KREIDEQUIETSCH-SKANDAL: GEFAHR AUßER LANDES GEBRACHT!

ii Schneller als erwartet konnte die Belagerung des Hauses von Professor von und zu B. beendet werden. Schon kurz nach Anrücken der Polizei, unterstützt von Geheimdiensten und Bundeswehr, riss der Umzingelte aufgebracht seine Tür auf und bezichtigte die Einsatzkräfte als Räuber, die es auf seine weltbewegenden Erfindungen abgesehen hätten.
Aufgrund der Zielsetzung der Professors, die Welt in den Wahnsinn zu stürzen, um Geld mit seiner psychiatrischen Anstalt zu verdienen (wir berichteten), ging die strikte Anweisung des Innenministeriums hinaus, sich dem Gelehrten auf keinen Fall zu nähren, sich nicht mit ihm zu unterhalten und auch sonst keinen Kontakt mit ihm aufzunehmen.
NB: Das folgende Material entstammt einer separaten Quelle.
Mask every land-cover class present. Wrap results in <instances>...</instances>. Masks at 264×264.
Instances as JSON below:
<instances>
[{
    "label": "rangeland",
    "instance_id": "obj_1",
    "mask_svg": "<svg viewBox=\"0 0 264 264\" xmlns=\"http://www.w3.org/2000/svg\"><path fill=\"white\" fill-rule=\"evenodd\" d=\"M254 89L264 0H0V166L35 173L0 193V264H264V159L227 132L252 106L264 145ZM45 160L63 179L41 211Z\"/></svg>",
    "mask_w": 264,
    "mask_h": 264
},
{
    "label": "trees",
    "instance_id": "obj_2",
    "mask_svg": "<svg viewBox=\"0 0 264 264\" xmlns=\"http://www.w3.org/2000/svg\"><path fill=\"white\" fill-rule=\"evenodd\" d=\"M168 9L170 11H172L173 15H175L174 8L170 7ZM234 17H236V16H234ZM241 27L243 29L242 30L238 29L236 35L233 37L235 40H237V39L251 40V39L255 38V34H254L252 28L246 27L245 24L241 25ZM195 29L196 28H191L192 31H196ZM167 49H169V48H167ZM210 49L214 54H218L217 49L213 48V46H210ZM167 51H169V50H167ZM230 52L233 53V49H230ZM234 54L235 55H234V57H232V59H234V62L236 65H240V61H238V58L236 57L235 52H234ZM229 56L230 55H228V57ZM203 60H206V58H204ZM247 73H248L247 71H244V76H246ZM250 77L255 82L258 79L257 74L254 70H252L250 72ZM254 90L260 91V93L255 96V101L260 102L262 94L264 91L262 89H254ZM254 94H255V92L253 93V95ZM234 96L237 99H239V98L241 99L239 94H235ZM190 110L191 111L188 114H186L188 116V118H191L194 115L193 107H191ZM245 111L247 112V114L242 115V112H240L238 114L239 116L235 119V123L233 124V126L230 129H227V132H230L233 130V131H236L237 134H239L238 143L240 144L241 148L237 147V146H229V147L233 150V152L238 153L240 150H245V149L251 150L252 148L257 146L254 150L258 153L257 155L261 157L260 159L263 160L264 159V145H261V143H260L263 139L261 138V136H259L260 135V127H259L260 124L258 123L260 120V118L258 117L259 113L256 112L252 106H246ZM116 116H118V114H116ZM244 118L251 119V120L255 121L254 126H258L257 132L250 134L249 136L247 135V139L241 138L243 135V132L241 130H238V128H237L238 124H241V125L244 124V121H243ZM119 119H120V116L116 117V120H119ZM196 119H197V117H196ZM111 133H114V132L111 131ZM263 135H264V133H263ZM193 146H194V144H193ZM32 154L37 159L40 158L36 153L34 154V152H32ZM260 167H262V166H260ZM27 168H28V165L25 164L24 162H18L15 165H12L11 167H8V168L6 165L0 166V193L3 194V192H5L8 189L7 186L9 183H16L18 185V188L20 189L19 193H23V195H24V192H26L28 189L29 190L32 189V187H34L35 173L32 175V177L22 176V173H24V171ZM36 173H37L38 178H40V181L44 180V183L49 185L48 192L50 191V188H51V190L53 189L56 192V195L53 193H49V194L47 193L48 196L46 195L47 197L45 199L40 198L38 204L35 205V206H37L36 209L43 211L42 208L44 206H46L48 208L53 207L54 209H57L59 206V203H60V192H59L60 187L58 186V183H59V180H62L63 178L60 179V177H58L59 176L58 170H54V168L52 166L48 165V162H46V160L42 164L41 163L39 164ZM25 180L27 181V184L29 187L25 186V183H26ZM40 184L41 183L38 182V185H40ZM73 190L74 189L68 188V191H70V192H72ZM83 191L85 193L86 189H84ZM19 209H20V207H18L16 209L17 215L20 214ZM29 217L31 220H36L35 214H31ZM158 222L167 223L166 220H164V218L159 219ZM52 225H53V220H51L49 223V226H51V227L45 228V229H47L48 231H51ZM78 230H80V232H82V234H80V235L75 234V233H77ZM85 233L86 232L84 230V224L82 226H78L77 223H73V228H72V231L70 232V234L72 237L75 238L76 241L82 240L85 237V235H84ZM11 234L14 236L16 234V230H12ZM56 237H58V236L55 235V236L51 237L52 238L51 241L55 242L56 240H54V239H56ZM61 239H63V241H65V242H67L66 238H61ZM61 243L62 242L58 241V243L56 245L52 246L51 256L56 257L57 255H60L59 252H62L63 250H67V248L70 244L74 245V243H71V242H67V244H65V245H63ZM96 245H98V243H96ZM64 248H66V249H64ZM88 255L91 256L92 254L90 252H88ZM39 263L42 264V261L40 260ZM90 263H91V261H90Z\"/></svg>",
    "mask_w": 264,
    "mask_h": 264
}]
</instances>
Einzig einer zuverlässigen Mitarbeiterin unserer Zeitung war es erlaubt gewesen den Mann in eine Falle zu locken.
Sobald er sein Haus verlassen hatte, wurde er von Soldaten in Raumanzügen zum Flughafen gebracht, wo er gezwungen wurde, eine Maschine mit einer luft- und schalldichten Kabine zu besteigen. Das genaue Ziel dieses Flugzeuges wurde bis jetzt von der Staatsregierung geheim gehalten um internationale Krisen über das Abschieben von Straftätern, die weder in der Psychiatrie noch im Gefängnis sicher verwahrt werden könnten, zu vermeiden.